Лашен кивнул и оглянулся на дверь, ее в эту минуту закрывал гостиничный бой. Из лифта вышел монтер в светло-сером комбинезоне, с распределительным щитком в руках, из которого во все стороны топорщились концы проводов. Рудник сказал, что не хотел бы его задерживать, однако, может быть, господин Лашен все же не откажется выпить по стаканчику, только аперитив? Он уступил. Решимость куда-то делась, он уже не мог просто извиниться и уйти. Лицо у Рудника серое, наверняка старику уже за шестьдесят, но в гладко зачесанных со лба черных волосах не заметно седины, по контрасту с лицом волосы казались неправдоподобно молодыми. Одет он был в светло-серый летний костюм с пиджаком, отделанным тончайшей строчкой, с неимоверным количеством пуговиц и кнопок. На ногах сандалии с пряжками, которые при каждом шаге звякали не хуже лошадиной сбруи. Рудник первым двинулся в сторону бара, они сели, Рудник предложил выпить перно. Почему бы и нет. Обслуживал тот самый официант, которого он узнал, тот, что раньше работал в ресторане «Финикии». Парень неприметно кивнул Лашену.
– Попробую угадать, если вы не против, – сказал Рудник. – Вы – журналист.
Кивнув, Лашен спросил:
– А вы?
– Пять лет назад именно здесь все в моей жизни стянулось в тугой узел. Я был пилотом «Люфтганзы», и здесь, в Бейруте, со мной случился инфаркт. Три недели провалялся в американской клинике, потом меня отправили на самолете в Германию долечиваться. Шесть недель в Шварцвальде, обычный курс. Ну и досрочно проводили на пенсию. Теперь у меня льгота – могу по дешевке летать любыми маршрутами современной мировой истории.

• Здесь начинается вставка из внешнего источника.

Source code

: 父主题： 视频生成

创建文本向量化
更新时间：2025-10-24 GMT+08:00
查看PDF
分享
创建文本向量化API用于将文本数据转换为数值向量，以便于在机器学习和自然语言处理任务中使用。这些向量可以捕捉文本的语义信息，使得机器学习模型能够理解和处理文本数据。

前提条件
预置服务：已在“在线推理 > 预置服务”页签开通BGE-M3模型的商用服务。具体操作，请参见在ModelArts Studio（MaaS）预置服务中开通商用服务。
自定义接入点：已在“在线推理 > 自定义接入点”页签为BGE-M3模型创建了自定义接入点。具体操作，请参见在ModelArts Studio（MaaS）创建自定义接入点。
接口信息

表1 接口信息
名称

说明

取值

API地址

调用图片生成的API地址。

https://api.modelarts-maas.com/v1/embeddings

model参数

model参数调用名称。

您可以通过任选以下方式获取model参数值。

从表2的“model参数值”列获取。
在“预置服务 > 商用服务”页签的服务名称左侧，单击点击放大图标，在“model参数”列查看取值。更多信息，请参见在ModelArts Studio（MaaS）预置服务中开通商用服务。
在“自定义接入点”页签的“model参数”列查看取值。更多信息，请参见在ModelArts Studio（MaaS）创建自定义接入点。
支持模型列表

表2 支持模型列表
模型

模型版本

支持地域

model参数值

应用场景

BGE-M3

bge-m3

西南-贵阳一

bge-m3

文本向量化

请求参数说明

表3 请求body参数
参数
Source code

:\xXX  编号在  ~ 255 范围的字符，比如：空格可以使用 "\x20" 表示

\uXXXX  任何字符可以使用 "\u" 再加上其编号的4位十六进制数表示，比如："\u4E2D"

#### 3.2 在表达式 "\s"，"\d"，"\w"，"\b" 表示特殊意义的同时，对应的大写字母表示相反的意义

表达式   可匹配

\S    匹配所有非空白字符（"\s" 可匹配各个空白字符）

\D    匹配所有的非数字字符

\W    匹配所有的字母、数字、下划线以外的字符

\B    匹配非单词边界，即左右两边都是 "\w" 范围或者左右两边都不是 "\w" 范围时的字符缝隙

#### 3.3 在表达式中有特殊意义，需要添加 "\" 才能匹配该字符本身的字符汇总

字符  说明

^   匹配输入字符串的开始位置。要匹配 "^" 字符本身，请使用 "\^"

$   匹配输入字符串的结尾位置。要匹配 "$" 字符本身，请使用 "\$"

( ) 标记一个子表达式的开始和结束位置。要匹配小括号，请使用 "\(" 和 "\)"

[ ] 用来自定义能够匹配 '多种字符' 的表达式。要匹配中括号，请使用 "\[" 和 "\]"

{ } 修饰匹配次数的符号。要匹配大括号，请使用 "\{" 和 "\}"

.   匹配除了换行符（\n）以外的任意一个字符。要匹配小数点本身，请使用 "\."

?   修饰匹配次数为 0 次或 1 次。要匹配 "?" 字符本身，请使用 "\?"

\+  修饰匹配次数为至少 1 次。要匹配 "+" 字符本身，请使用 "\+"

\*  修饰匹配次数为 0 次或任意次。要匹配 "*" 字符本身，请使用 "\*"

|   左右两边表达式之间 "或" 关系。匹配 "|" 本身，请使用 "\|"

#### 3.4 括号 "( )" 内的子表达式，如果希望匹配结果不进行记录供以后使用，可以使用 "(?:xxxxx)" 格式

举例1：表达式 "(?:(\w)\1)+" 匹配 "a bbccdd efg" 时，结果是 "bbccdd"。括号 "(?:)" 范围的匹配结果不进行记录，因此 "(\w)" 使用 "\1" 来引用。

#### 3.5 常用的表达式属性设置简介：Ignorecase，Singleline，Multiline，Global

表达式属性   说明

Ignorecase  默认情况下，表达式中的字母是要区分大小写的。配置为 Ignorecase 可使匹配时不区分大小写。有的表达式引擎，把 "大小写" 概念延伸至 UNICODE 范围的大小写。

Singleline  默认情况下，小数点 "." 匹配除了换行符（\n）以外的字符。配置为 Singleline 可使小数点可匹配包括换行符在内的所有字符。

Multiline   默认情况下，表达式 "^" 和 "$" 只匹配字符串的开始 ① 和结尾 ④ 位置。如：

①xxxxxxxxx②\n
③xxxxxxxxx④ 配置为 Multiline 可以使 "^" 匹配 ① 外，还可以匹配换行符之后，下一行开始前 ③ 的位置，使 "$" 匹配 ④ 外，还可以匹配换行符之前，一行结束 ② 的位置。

После каждой фразы Рудник делал паузу, смотрел, какое впечатление произвел на собеседника. Слова он сопровождал пренебрежительными жестами, и тон был соответствующий – какой-то брезгливый. О самом важном он говорил особенно небрежно, так, он упомянул, например, о том, что в юности, совсем молоденьким начинающим летчиком, служил в легионе «Кондор», то есть в гитлеровских ВВС.
– Люблю бывать там, где происходит что-нибудь эдакое. Дольше остаешься молодым, знаете ли. А лучше сказать, дольше остаешься живым, если вы меня понимаете. И семьдесят стукнет – все равно не смогу спокойно сидеть на месте.